Haslem was born in 1808 at Carrington in Cheshire (now part of Greater Manchester). He left home as a young boy to live in Derby with his uncle James Thomason, who went on to manage the Derby China factory. He studied under local ceramic artist, George Hancock, and first devoted himself to flower-painting, but subsequently took to figure-painting, in which he was very successful.

Haslem painted the head of Lord Byron for the Duke of Sussex as a present for the King of Greece, and at the Duke's instigation came to London and studied under Edmund Thomas Parris. He copied many pictures in miniature on enamel, and was a frequent exhibitor at the Royal Academy from 1836 to 1865. In 1842 he won a medal from the Society of Arts for a portrait painted on china. He painted a small enamel portrait of Queen Victoria, and this led to many other commissions from the Royal Family and nobility, especially for copies of ancestral portraits.
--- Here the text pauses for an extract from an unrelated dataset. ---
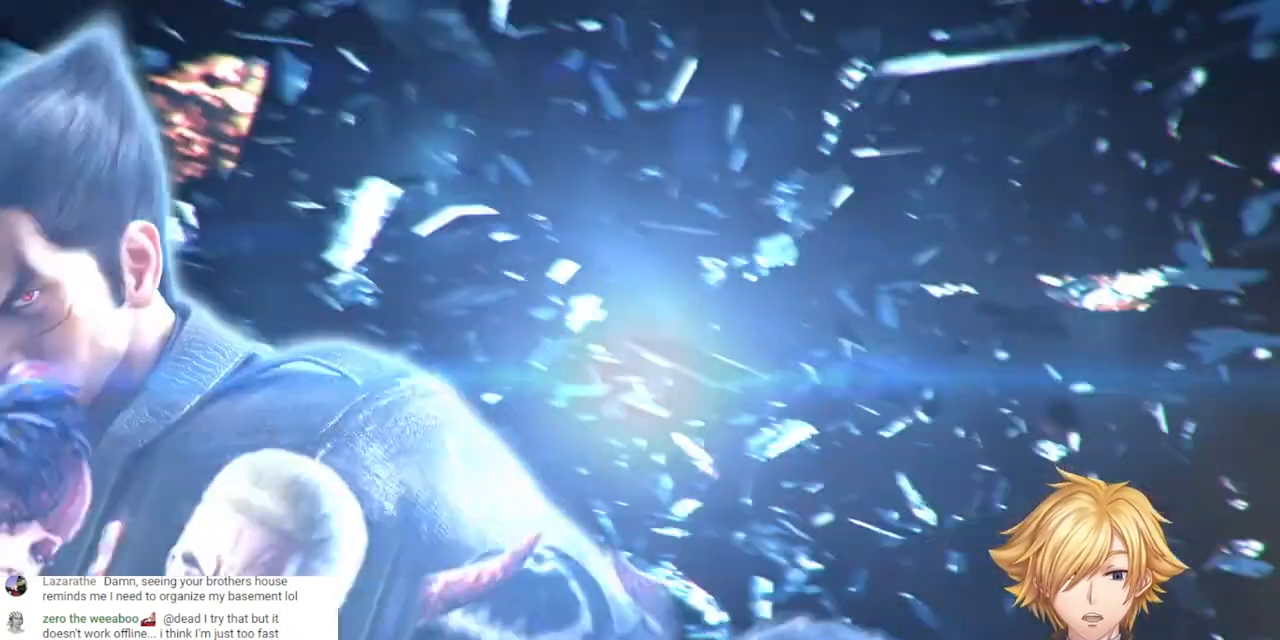
{"buttons": [], "left_stick": "center", "right_stick": "center", "events": []}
Papers relating to Haslem's career including a letter of his are held by Derby Museum and Art Gallery.

Haslem was also in demand, by jewellers and art dealers, and on one occasion was employed to paint a set of enamels in imitation of Petitot, which were so successful that they appeared in the miniature exhibitions at the South Kensington Museum, in 1862 and 1865, as the work of Petitot himself.

In 1857, Haslem returned to Derby to live with his uncle and remained there until his death in 1884. In 1876 he had published a history of "The Old Derby China Factory" (pub. George Bell). Haslem gave his collection of porcelain to Derby Museum including the Prentice Plate which he had been lucky enough to buy in London. The Prentice Plate was used by apprentices at porcelain painting in Derby and this plate was a demonstration of William Billingsley's skills when he worked there. This plate is now on display at Derby Museum.